### What is expected
The records that follow are to be repeated exactly, with no pictures carried over.

Dataset entries
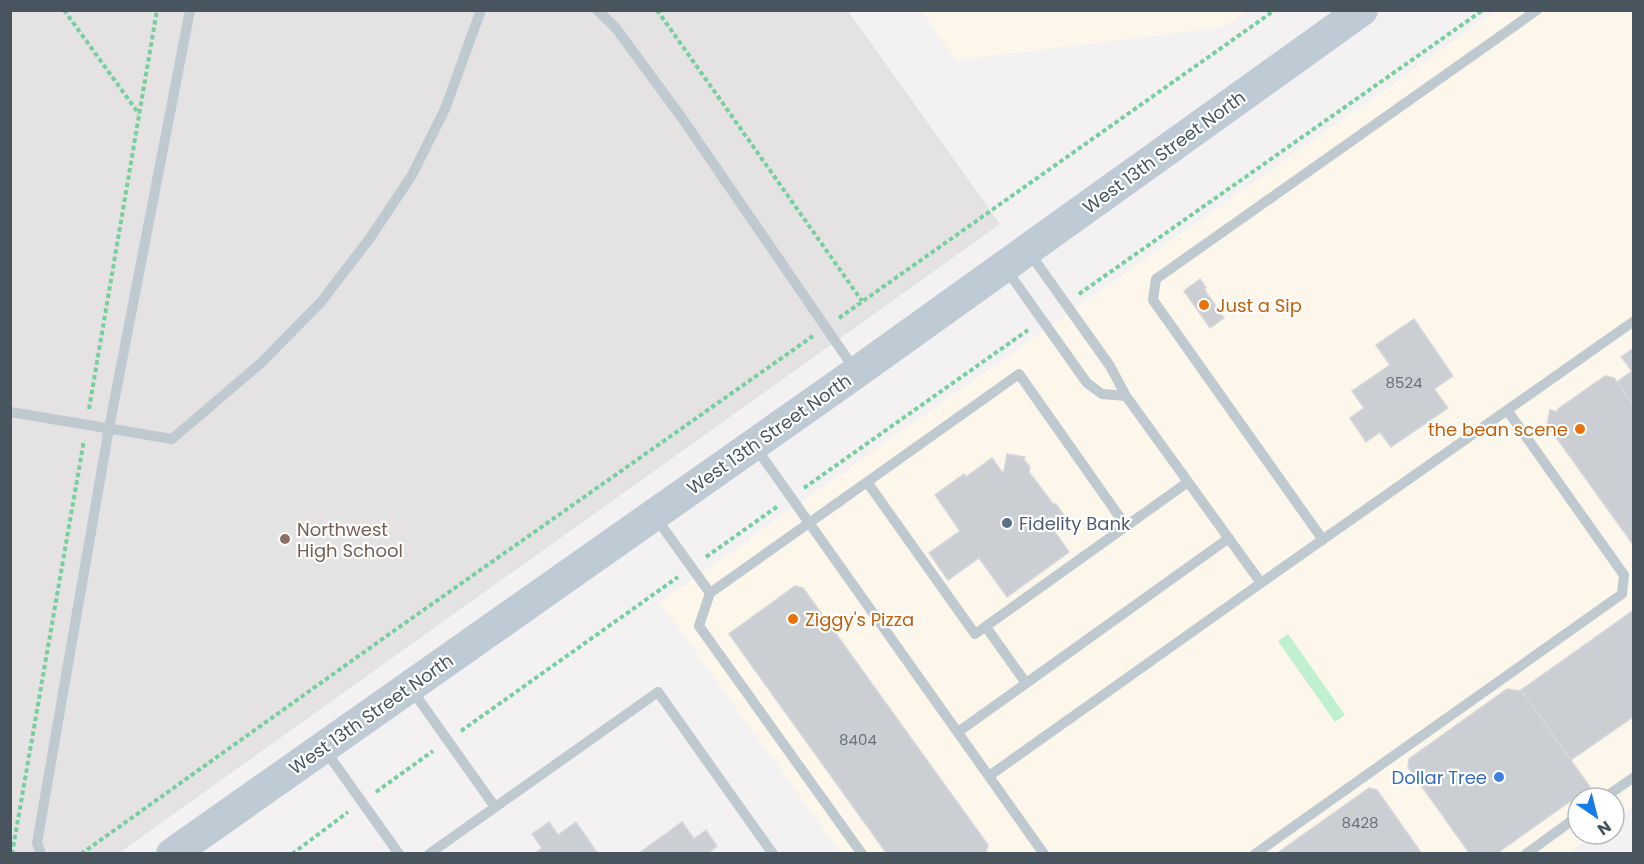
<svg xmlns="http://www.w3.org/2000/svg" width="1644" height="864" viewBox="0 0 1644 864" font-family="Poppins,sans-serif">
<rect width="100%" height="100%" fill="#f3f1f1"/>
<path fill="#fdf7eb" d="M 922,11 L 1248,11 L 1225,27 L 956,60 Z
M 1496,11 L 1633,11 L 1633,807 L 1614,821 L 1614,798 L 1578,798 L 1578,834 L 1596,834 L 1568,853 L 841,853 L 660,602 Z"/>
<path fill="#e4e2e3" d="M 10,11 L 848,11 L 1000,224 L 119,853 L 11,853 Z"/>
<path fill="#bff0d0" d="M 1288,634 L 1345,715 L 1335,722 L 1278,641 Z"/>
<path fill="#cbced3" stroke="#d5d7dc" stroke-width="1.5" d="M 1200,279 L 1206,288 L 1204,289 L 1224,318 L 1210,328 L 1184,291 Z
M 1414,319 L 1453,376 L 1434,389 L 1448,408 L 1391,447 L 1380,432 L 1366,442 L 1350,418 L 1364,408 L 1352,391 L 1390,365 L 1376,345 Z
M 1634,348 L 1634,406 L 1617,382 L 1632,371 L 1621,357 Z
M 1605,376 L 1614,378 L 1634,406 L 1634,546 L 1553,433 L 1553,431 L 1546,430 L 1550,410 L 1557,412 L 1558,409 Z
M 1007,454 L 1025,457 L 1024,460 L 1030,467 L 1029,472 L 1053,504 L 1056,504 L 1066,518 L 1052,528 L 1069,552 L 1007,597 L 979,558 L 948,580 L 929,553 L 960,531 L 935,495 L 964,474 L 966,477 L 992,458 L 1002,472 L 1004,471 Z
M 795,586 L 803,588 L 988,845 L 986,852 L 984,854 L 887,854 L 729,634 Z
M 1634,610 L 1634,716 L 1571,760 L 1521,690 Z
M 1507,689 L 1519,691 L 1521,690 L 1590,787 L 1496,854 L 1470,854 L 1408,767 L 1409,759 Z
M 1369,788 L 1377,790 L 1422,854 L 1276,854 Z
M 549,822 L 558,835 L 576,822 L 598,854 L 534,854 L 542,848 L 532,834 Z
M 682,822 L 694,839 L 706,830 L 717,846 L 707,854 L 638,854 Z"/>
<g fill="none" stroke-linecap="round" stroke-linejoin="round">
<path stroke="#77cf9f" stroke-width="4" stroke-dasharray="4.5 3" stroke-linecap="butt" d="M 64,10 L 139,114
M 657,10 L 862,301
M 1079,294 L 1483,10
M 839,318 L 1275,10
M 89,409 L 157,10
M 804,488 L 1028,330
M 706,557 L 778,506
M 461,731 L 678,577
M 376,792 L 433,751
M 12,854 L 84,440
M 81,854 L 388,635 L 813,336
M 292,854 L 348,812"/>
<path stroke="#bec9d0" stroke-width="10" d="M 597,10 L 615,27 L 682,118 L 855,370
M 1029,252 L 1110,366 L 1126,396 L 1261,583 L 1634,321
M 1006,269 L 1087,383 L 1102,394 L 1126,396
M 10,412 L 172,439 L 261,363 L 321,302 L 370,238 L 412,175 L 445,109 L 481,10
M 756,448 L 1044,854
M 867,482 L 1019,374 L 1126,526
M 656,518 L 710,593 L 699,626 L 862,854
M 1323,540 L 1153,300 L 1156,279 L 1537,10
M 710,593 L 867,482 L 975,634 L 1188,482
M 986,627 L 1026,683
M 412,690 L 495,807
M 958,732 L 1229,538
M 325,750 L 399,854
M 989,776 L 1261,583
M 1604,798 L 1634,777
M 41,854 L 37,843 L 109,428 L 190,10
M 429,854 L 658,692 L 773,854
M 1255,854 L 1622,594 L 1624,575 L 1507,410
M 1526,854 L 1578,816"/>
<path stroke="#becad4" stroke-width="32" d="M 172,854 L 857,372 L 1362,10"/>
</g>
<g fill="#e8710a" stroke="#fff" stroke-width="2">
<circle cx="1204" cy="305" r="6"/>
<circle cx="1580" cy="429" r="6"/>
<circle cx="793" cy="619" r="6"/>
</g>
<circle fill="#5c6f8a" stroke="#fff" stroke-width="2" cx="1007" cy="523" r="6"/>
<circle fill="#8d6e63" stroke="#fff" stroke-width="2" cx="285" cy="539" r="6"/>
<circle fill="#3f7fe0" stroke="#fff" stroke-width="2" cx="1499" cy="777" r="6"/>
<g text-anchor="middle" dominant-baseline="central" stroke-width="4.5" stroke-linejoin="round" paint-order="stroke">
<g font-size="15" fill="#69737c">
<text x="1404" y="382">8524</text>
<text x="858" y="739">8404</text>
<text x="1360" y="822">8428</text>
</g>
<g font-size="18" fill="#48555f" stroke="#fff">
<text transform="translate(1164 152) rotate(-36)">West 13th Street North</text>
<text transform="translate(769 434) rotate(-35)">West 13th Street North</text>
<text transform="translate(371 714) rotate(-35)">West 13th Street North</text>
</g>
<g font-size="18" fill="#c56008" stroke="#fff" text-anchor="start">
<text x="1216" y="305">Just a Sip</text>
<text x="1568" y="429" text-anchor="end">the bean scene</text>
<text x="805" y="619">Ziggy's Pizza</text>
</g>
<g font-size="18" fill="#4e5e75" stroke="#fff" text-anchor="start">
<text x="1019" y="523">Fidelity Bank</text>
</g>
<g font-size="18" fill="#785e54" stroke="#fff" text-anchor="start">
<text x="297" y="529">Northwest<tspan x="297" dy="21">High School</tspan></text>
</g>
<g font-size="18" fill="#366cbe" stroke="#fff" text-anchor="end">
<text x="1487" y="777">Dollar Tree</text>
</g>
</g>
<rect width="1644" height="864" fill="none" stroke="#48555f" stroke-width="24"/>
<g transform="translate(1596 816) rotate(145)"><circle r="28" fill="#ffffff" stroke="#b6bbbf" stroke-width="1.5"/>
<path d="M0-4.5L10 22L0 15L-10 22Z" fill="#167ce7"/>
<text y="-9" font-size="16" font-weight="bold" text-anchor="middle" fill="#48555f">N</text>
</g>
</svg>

### Finished exercise
<svg xmlns="http://www.w3.org/2000/svg" width="1644" height="864" viewBox="0 0 1644 864" font-family="Poppins,sans-serif">
<rect width="100%" height="100%" fill="#f3f1f1"/>
<path fill="#fdf7eb" d="M 922,11 L 1248,11 L 1225,27 L 956,60 Z
M 1496,11 L 1633,11 L 1633,807 L 1614,821 L 1614,798 L 1578,798 L 1578,834 L 1596,834 L 1568,853 L 841,853 L 660,602 Z"/>
<path fill="#e4e2e3" d="M 10,11 L 848,11 L 1000,224 L 119,853 L 11,853 Z"/>
<path fill="#bff0d0" d="M 1288,634 L 1345,715 L 1335,722 L 1278,641 Z"/>
<path fill="#cbced3" stroke="#d5d7dc" stroke-width="1.5" d="M 1200,279 L 1206,288 L 1204,289 L 1224,318 L 1210,328 L 1184,291 Z
M 1414,319 L 1453,376 L 1434,389 L 1448,408 L 1391,447 L 1380,432 L 1366,442 L 1350,418 L 1364,408 L 1352,391 L 1390,365 L 1376,345 Z
M 1634,348 L 1634,406 L 1617,382 L 1632,371 L 1621,357 Z
M 1605,376 L 1614,378 L 1634,406 L 1634,546 L 1553,433 L 1553,431 L 1546,430 L 1550,410 L 1557,412 L 1558,409 Z
M 1007,454 L 1025,457 L 1024,460 L 1030,467 L 1029,472 L 1053,504 L 1056,504 L 1066,518 L 1052,528 L 1069,552 L 1007,597 L 979,558 L 948,580 L 929,553 L 960,531 L 935,495 L 964,474 L 966,477 L 992,458 L 1002,472 L 1004,471 Z
M 795,586 L 803,588 L 988,845 L 986,852 L 984,854 L 887,854 L 729,634 Z
M 1634,610 L 1634,716 L 1571,760 L 1521,690 Z
M 1507,689 L 1519,691 L 1521,690 L 1590,787 L 1496,854 L 1470,854 L 1408,767 L 1409,759 Z
M 1369,788 L 1377,790 L 1422,854 L 1276,854 Z
M 549,822 L 558,835 L 576,822 L 598,854 L 534,854 L 542,848 L 532,834 Z
M 682,822 L 694,839 L 706,830 L 717,846 L 707,854 L 638,854 Z"/>
<g fill="none" stroke-linecap="round" stroke-linejoin="round">
<path stroke="#77cf9f" stroke-width="4" stroke-dasharray="4.5 3" stroke-linecap="butt" d="M 64,10 L 139,114
M 657,10 L 862,301
M 1079,294 L 1483,10
M 839,318 L 1275,10
M 89,409 L 157,10
M 804,488 L 1028,330
M 706,557 L 778,506
M 461,731 L 678,577
M 376,792 L 433,751
M 12,854 L 84,440
M 81,854 L 388,635 L 813,336
M 292,854 L 348,812"/>
<path stroke="#bec9d0" stroke-width="10" d="M 597,10 L 615,27 L 682,118 L 855,370
M 1029,252 L 1110,366 L 1126,396 L 1261,583 L 1634,321
M 1006,269 L 1087,383 L 1102,394 L 1126,396
M 10,412 L 172,439 L 261,363 L 321,302 L 370,238 L 412,175 L 445,109 L 481,10
M 756,448 L 1044,854
M 867,482 L 1019,374 L 1126,526
M 656,518 L 710,593 L 699,626 L 862,854
M 1323,540 L 1153,300 L 1156,279 L 1537,10
M 710,593 L 867,482 L 975,634 L 1188,482
M 986,627 L 1026,683
M 412,690 L 495,807
M 958,732 L 1229,538
M 325,750 L 399,854
M 989,776 L 1261,583
M 1604,798 L 1634,777
M 41,854 L 37,843 L 109,428 L 190,10
M 429,854 L 658,692 L 773,854
M 1255,854 L 1622,594 L 1624,575 L 1507,410
M 1526,854 L 1578,816"/>
<path stroke="#becad4" stroke-width="32" d="M 172,854 L 857,372 L 1362,10"/>
</g>
<g fill="#e8710a" stroke="#fff" stroke-width="2">
<circle cx="1204" cy="305" r="6"/>
<circle cx="1580" cy="429" r="6"/>
<circle cx="793" cy="619" r="6"/>
</g>
<circle fill="#5c6f8a" stroke="#fff" stroke-width="2" cx="1007" cy="523" r="6"/>
<circle fill="#8d6e63" stroke="#fff" stroke-width="2" cx="285" cy="539" r="6"/>
<circle fill="#3f7fe0" stroke="#fff" stroke-width="2" cx="1499" cy="777" r="6"/>
<g text-anchor="middle" dominant-baseline="central" stroke-width="4.5" stroke-linejoin="round" paint-order="stroke">
<g font-size="15" fill="#69737c">
<text x="1404" y="382">8524</text>
<text x="858" y="739">8404</text>
<text x="1360" y="822">8428</text>
</g>
<g font-size="18" fill="#48555f" stroke="#fff">
<text transform="translate(1164 152) rotate(-36)">West 13th Street North</text>
<text transform="translate(769 434) rotate(-35)">West 13th Street North</text>
<text transform="translate(371 714) rotate(-35)">West 13th Street North</text>
</g>
<g font-size="18" fill="#c56008" stroke="#fff" text-anchor="start">
<text x="1216" y="305">Just a Sip</text>
<text x="1568" y="429" text-anchor="end">the bean scene</text>
<text x="805" y="619">Ziggy's Pizza</text>
</g>
<g font-size="18" fill="#4e5e75" stroke="#fff" text-anchor="start">
<text x="1019" y="523">Fidelity Bank</text>
</g>
<g font-size="18" fill="#785e54" stroke="#fff" text-anchor="start">
<text x="297" y="529">Northwest<tspan x="297" dy="21">High School</tspan></text>
</g>
<g font-size="18" fill="#366cbe" stroke="#fff" text-anchor="end">
<text x="1487" y="777">Dollar Tree</text>
</g>
</g>
<rect width="1644" height="864" fill="none" stroke="#48555f" stroke-width="24"/>
<g transform="translate(1596 816) rotate(145)"><circle r="28" fill="#ffffff" stroke="#b6bbbf" stroke-width="1.5"/>
<path d="M0-4.5L10 22L0 15L-10 22Z" fill="#167ce7"/>
<text y="-9" font-size="16" font-weight="bold" text-anchor="middle" fill="#48555f">N</text>
</g>
</svg>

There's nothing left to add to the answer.